• _ASSIGNMENT_
Take the lines below from the one with "Un commentaire" through the one with "たので、見間違えてたってオチ(*´艸｀*)ﾃﾍ" and print only them, exactly. Don't print the pictures.
Start of Block
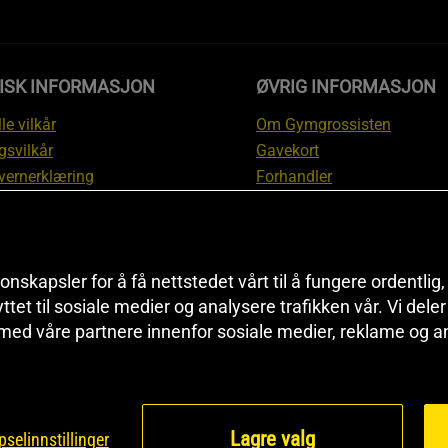
DISK INFORMASJON
ØVRIG INFORMASJON
le vilkår
Om Gymgrossisten
gsvilkår
Gavekort
vernerklæring
Forhandler
gsvilkår
Affiliate
svilkår
Personlig trener
te
Rabattkoder
onskapsler for å få nettstedet vårt til å fungere ordentlig
asjon om angrerett og
Sitemap
yttet til sosiale medier og analysere trafikken vår. Vi del
asjon
Black Friday
 med våre partnere innenfor sosiale medier, reklame og a
nnstillinger
Artikler & Øvelser
Lagre valg
selinnstillinger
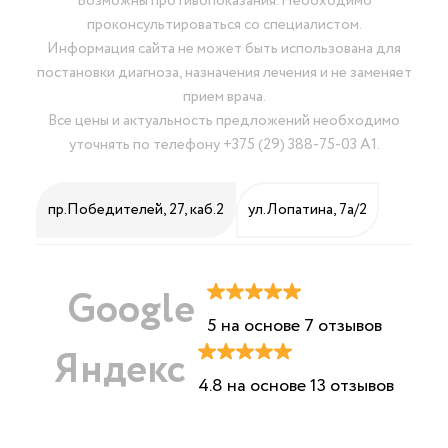
Возможны противопоказания. Необходимо
проконсультироваться со специалистом.
Информация сайта не может быть использована для
постановки диагноза, назначения лечения и не заменяет
прием врача.
Все цены и актуальность предложений необходимо
уточнять по телефону
+375 (29) 388-75-03 А1
.
пр.Победителей, 27, каб.2
ул.Лопатина, 7а/2
Google
5 на основе 7 отзывов
Яндекс
4.8 на основе 13 отзывов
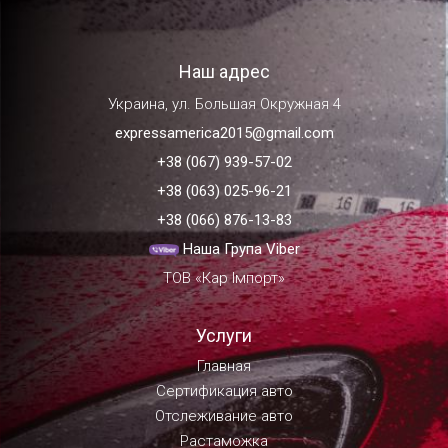
Наш адрес
Украина, ул. Большая Окружная 4
expressamerica2015@gmail.com
+38 (067) 939-57-02
+38 (063) 025-96-21
+38 (066) 876-13-83
Наша Група Viber
ТОВ «Кар Імпорт»
Услуги
Главная
Сертификация авто
Отслеживание авто
Растаможка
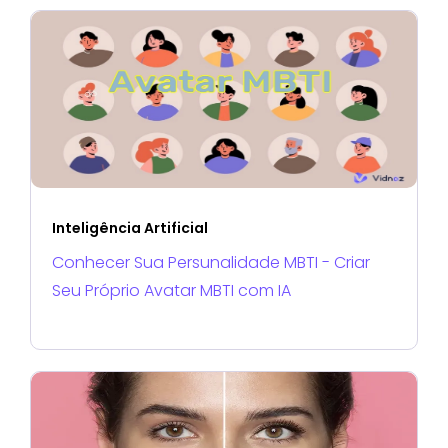
Inteligência Artificial
Conhecer Sua Persunalidade MBTI - Criar
Seu Próprio Avatar MBTI com IA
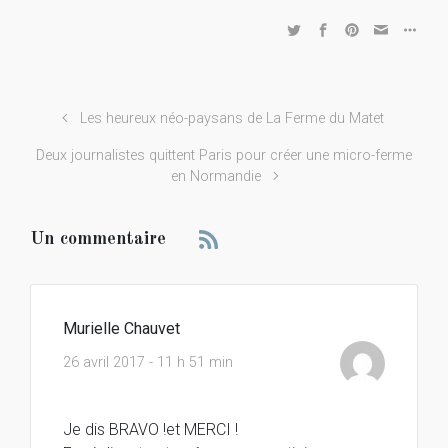
Les heureux néo-paysans de La Ferme du Matet
Deux journalistes quittent Paris pour créer une micro-ferme
en Normandie
Un commentaire
Murielle Chauvet
26 avril 2017 - 11 h 51 min
Je dis BRAVO !et MERCI !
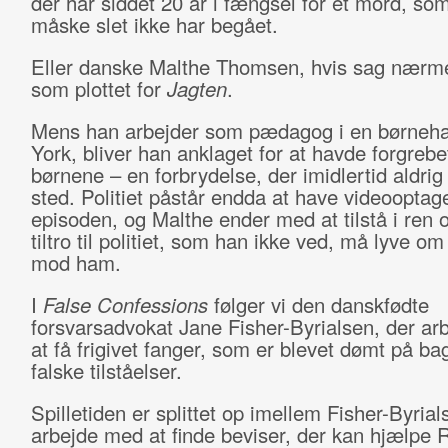
der har siddet 20 år i fængsel for et mord, so
måske slet ikke har begået.
Eller danske Malthe Thomsen, hvis sag nærme
som plottet for
Jagten
.
Mens han arbejder som pædagog i en børneh
York, bliver han anklaget for at havde forgrebe
børnene – en forbrydelse, der imidlertid aldrig
sted. Politiet påstår endda at have videooptage
episoden, og Malthe ender med at tilstå i ren 
tiltro til politiet, som han ikke ved, må lyve o
mod ham.
I
False Confessions
følger vi den danskfødte
forsvarsadvokat Jane Fisher-Byrialsen, der ar
at få frigivet fanger, som er blevet dømt på ba
falske tilståelser.
Spilletiden er splittet op imellem Fisher-Byrial
arbejde med at finde beviser, der kan hjælpe 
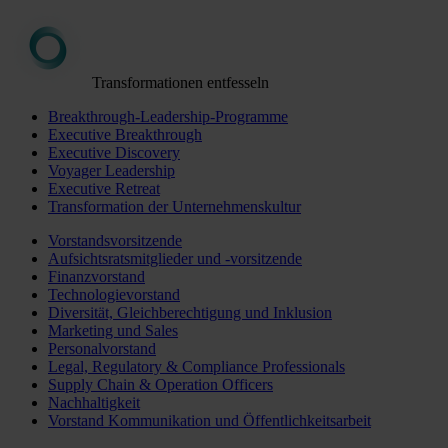
Transformationen entfesseln
Breakthrough-Leadership-Programme
Executive Breakthrough
Executive Discovery
Voyager Leadership
Executive Retreat
Transformation der Unternehmenskultur
Vorstandsvorsitzende
Aufsichtsratsmitglieder und -vorsitzende
Finanzvorstand
Technologievorstand
Diversität, Gleichberechtigung und Inklusion
Marketing und Sales
Personalvorstand
Legal, Regulatory & Compliance Professionals
Supply Chain & Operation Officers
Nachhaltigkeit
Vorstand Kommunikation und Öffentlichkeitsarbeit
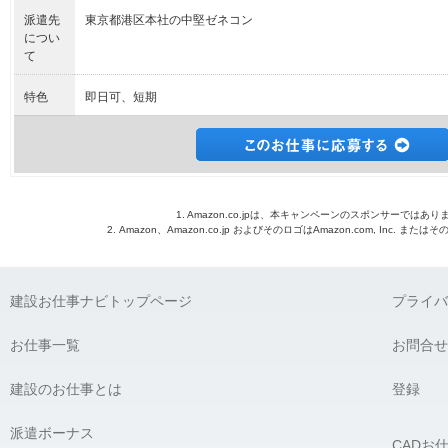
派遣先
東京都港区本社の中堅ゼネコン
につい
て
特色
即日可、短期
1. Amazon.co.jpは、本キャンペーンのスポンサーではあり
2. Amazon、Amazon.co.jp およびそのロゴはAmazon.com, Inc. 
建設お仕事ナビトップページ
プライバ
お仕事一覧
お問合せ
建設のお仕事とは
登録
派遣ボーナス
CADお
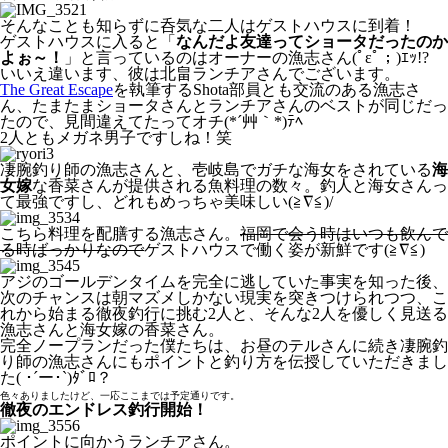
そんなことも知らずに呑気な二人はゲストハウスに到着！
ゲストハウスに入ると「
なんだよ友達ってショータだったのか
よぉ～！
」と言っているのはオーナーの漁志さん(ﾟεﾟ；)ｴｯ!?
いいえ違います、彼は北畠ランチアさんでございます。
The Great Escape
を執筆するShota部員とも交流のある漁志さ
ん、たまたまショータさんとランチアさんのベストが同じだっ
たので、見間違えてたってオチ(*´艸｀*)ﾃﾍ
2人ともメガネ男子ですしね！笑
凄腕釣り師の漁志さんと、壱岐島でガチな海女をされている
海
女嫁
な香菜さんが提供される魚料理の数々。釣人と海女さんっ
て最強ですし、どれもめっちゃ美味しい(≧∇≦)/
こちら料理を配膳する漁志さん。
福岡で会う時はいつも飲んで
る時ばっかりなので
ゲストハウスで働く姿が新鮮です(≧∇≦)
アジのゴールデンタイムを完全に逃していた事実を知った後、
次のチャンスは朝マズメしかない現実を突きつけられつつ、こ
れから始まる徹夜釣行に挑む2人と、そんな2人を優しく見送る
漁志さんと海女嫁の香菜さん。
完全ノープランだった僕たちは、お昼のテルさんに続き凄腕釣
り師の漁志さんにもポイントと釣り方を伝授していただきまし
た( ･´ー･`)ﾀﾞﾛ？
色々ありましたけど、一応ここまでは予定通りです。
徹夜のエンドレス釣行開始！
ポイントに向かうランチアさん。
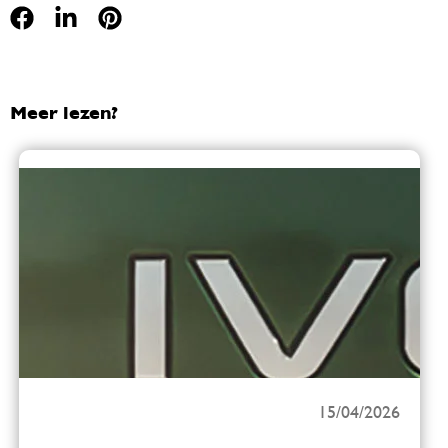
Meer lezen?
15/04/2026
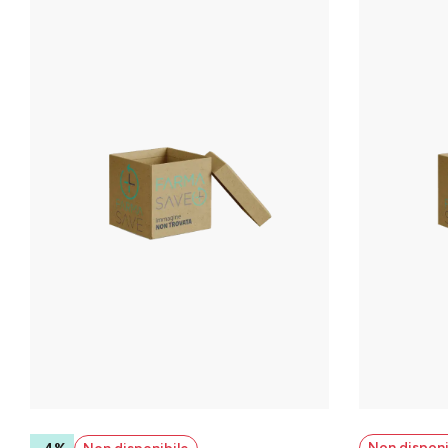
Non disponi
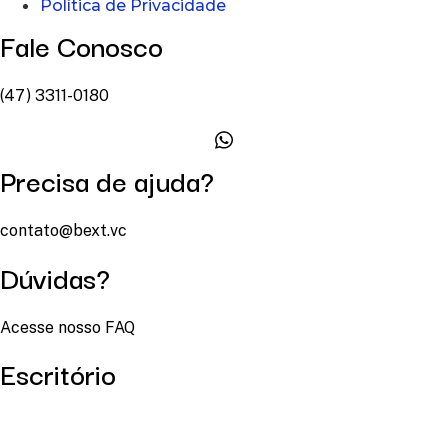
Política de Privacidade
Fale Conosco
(47) 3311-0180
Precisa de ajuda?
contato@bext.vc
Dúvidas?
Acesse nosso FAQ
Escritório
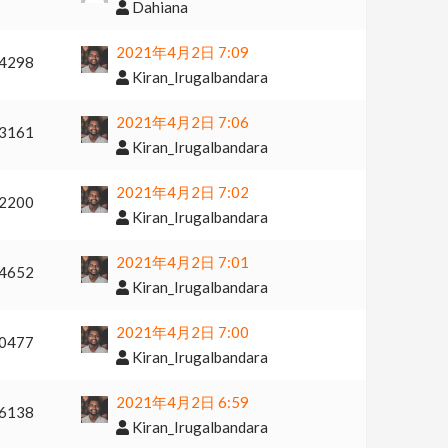
Dahiana
2021年4月2日 7:09
4298
Kiran_Irugalbandara
2021年4月2日 7:06
3161
Kiran_Irugalbandara
2021年4月2日 7:02
2200
Kiran_Irugalbandara
2021年4月2日 7:01
4652
Kiran_Irugalbandara
2021年4月2日 7:00
0477
Kiran_Irugalbandara
2021年4月2日 6:59
6138
Kiran_Irugalbandara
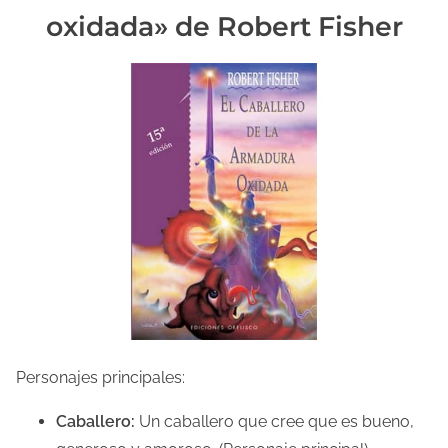
oxidada» de Robert Fisher
Personajes principales:
Caballero:
Un caballero que cree que es bueno,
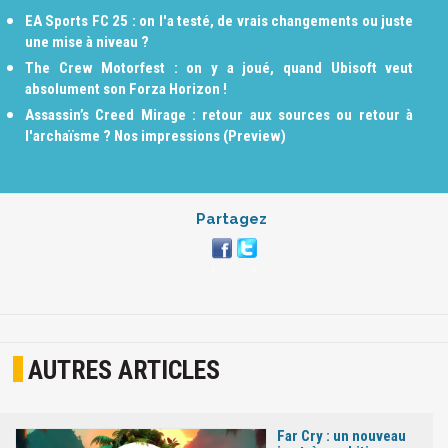
EA Sports FC 25 : on l'a testé, de vrais changements ou juste
une mise à niveau ?
The Crew Motorfest : on y a joué, quand Ubisoft veut
absolument son Forza Horizon !
Assassin’s Creed Mirage : retour aux sources ou retour à
l'archaïsme ? Nos impressions (Preview)
Partagez
AUTRES ARTICLES
Far Cry : un nouveau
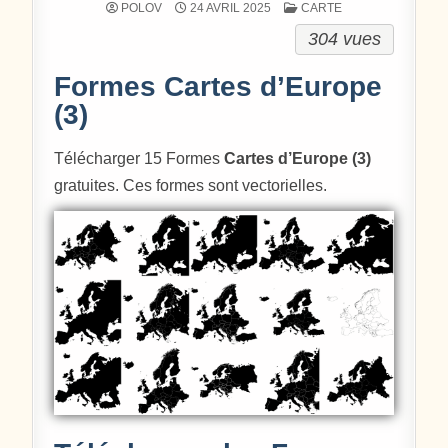
POSTÉ DANS
POLOV
24 AVRIL 2025
CARTE
304 vues
Formes Cartes d’Europe
(3)
Télécharger 15 Formes
Cartes d’Europe (3)
gratuites. Ces formes sont vectorielles.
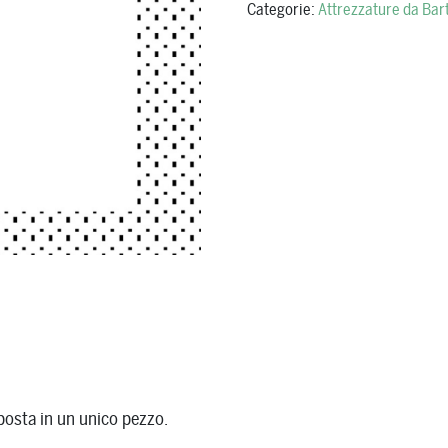
Categorie:
Attrezzature da Bar
posta in un unico pezzo.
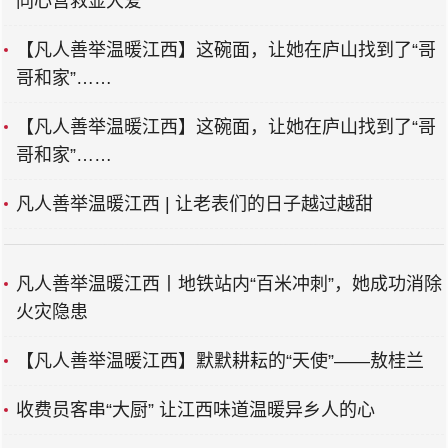
同心营救显大爱
【凡人善举温暖江西】这碗面，让她在庐山找到了“哥
哥和家”……
【凡人善举温暖江西】这碗面，让她在庐山找到了“哥
哥和家”……
凡人善举温暖江西 | 让老表们的日子越过越甜
凡人善举温暖江西丨地铁站内“百米冲刺”，她成功消除
火灾隐患
【凡人善举温暖江西】默默耕耘的“天使”——敖桂兰
收费员客串“大厨” 让江西味道温暖异乡人的心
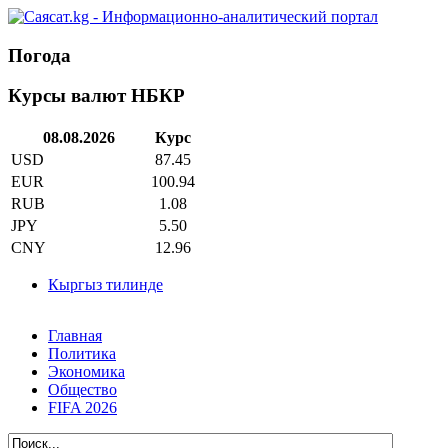
Погода
Курсы валют НБКР
08.08.2026
Курс
USD
87.45
EUR
100.94
RUB
1.08
JPY
5.50
CNY
12.96
Кыргыз тилинде
Главная
Политика
Экономика
Общество
FIFA 2026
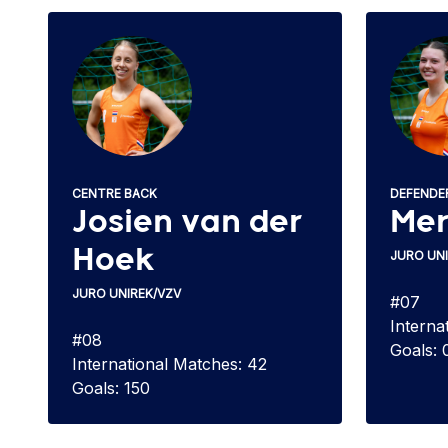
CENTRE BACK
DEFENDE
Josien van der
Mer
Hoek
JURO UN
JURO UNIREK/VZV
#07
Interna
#08
Goals: 
International Matches: 42
Goals: 150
End of Block
• _EXERCISE RESPONSE_
Un commentaire
Murielle Chauvet
26 avril 2017 - 11 h 51 min
Je dis BRAVO !et MERCI !
der har siddet 20 år i fængsel for et mord, so
måske slet ikke har begået.
Eller danske Malthe Thomsen, hvis sag nærme
som plottet for
Jagten
.
Mens han arbejder som pædagog i en børneh
York, bliver han anklaget for at havde forgrebe
børnene – en forbrydelse, der imidlertid aldrig
sted. Politiet påstår endda at have videooptage
episoden, og Malthe ender med at tilstå i ren 
tiltro til politiet, som han ikke ved, må lyve o
mod ham.
I
False Confessions
følger vi den danskfødte
forsvarsadvokat Jane Fisher-Byrialsen, der ar
at få frigivet fanger, som er blevet dømt på ba
falske tilståelser.
Spilletiden er splittet op imellem Fisher-Byrial
arbejde med at finde beviser, der kan hjælpe 
Transformationen entfesseln
Breakthrough-Leadership-Programme
Executive Breakthrough
Executive Discovery
Voyager Leadership
Executive Retreat
Transformation der Unternehmenskultur
Vorstandsvorsitzende
Aufsichtsratsmitglieder und -vorsitzende
Finanzvorstand
Technologievorstand
Diversität, Gleichberechtigung und Inklusion
Marketing und Sales
Personalvorstand
Legal, Regulatory & Compliance Professionals
Supply Chain & Operation Officers
Nachhaltigkeit
Vorstand Kommunikation und Öffentlichkeitsarbeit
派遣先
東京都港区本社の中堅ゼネコン
につい
て
特色
即日可、短期
1. Amazon.co.jpは、本キャンペーンのスポンサーではあり
2. Amazon、Amazon.co.jp およびそのロゴはAmazon.com, Inc. 
建設お仕事ナビトップページ
プライバ
お仕事一覧
お問合せ
建設のお仕事とは
登録
派遣ボーナス
CADお
そんなことも知らずに呑気な二人はゲストハウスに到着！
ゲストハウスに入ると「
なんだよ友達ってショータだったのか
よぉ～！
」と言っているのはオーナーの漁志さん(ﾟεﾟ；)ｴｯ!?
いいえ違います、彼は北畠ランチアさんでございます。
The Great Escape
を執筆するShota部員とも交流のある漁志さ
ん、たまたまショータさんとランチアさんのベストが同じだっ
たので、見間違えてたってオチ(*´艸｀*)ﾃﾍ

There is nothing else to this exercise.